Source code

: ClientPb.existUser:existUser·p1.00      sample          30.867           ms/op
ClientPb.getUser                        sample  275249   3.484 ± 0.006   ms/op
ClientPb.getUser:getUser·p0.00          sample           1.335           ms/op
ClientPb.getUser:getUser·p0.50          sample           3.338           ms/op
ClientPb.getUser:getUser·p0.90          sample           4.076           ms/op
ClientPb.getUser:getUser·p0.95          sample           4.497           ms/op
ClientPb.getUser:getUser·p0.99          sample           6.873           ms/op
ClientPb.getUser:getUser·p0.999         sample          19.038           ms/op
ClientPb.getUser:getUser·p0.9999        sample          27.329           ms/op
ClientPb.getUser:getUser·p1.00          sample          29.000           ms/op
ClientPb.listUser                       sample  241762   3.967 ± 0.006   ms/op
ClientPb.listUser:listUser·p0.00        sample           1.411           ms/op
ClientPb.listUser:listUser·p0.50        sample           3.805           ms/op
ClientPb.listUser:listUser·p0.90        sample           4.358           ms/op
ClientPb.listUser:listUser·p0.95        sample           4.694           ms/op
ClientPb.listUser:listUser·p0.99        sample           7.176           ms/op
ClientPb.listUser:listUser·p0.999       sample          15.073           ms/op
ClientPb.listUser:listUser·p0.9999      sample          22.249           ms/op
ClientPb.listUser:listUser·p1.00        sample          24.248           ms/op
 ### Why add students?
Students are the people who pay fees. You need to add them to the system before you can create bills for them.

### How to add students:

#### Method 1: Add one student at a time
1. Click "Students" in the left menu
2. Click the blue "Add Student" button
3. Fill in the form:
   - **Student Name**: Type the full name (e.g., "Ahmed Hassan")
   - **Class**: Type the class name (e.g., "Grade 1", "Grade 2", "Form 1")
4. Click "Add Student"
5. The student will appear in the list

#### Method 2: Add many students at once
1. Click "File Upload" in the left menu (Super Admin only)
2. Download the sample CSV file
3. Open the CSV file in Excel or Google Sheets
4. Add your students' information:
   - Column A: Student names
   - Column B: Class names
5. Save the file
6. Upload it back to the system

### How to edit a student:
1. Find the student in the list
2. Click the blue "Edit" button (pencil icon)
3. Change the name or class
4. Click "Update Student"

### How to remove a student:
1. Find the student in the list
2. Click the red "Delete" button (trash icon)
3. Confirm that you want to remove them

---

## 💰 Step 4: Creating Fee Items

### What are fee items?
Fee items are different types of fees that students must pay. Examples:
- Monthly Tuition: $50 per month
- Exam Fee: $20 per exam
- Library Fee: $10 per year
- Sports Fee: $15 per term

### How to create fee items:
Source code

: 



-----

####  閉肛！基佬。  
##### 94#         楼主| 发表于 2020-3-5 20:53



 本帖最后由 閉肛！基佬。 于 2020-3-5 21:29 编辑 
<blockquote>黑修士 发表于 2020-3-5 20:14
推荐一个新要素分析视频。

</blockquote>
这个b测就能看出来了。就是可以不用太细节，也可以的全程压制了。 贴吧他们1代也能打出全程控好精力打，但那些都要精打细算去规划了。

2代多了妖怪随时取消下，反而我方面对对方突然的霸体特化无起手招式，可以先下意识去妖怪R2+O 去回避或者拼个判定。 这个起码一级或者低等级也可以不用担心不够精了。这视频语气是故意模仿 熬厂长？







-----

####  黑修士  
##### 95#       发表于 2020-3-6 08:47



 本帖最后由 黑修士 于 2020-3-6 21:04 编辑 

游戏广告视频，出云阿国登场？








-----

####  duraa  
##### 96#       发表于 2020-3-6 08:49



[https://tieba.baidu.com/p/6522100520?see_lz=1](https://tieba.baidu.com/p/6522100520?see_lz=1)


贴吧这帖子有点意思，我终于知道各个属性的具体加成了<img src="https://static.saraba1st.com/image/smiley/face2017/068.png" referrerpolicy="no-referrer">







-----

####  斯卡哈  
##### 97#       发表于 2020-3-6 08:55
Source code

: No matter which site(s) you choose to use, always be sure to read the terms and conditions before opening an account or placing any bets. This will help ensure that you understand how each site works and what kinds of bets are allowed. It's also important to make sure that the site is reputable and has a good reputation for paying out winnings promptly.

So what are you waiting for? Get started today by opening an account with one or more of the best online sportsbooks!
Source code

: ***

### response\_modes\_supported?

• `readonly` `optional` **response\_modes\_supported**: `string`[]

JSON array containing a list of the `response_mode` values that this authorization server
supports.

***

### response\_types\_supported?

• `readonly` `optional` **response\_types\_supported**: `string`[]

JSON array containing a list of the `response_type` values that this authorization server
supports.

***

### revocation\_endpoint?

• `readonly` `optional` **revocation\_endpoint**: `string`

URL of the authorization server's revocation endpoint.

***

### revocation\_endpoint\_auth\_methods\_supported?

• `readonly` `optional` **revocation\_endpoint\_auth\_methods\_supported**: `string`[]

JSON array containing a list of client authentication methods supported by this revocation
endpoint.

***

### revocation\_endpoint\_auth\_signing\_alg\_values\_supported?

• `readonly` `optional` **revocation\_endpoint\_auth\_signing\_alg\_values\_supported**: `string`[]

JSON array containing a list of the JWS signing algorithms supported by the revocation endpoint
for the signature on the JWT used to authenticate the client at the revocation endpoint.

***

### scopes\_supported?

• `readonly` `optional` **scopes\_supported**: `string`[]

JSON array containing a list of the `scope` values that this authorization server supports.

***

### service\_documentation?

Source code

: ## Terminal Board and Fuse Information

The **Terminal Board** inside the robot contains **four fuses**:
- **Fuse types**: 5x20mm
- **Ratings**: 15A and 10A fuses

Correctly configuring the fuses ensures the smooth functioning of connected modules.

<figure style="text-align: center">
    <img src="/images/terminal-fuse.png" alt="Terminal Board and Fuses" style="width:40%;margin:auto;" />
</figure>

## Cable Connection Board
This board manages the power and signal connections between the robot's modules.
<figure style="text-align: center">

> **Work required**:
Identify every line of the items above that contains the word "account", and copy each of those lines. Case counts.

> **Result of this task**:
: No matter which site(s) you choose to use, always be sure to read the terms and conditions before opening an account or placing any bets. This will help ensure that you understand how each site works and what kinds of bets are allowed. It's also important to make sure that the site is reputable and has a good reputation for paying out winnings promptly.
So what are you waiting for? Get started today by opening an account with one or more of the best online sportsbooks!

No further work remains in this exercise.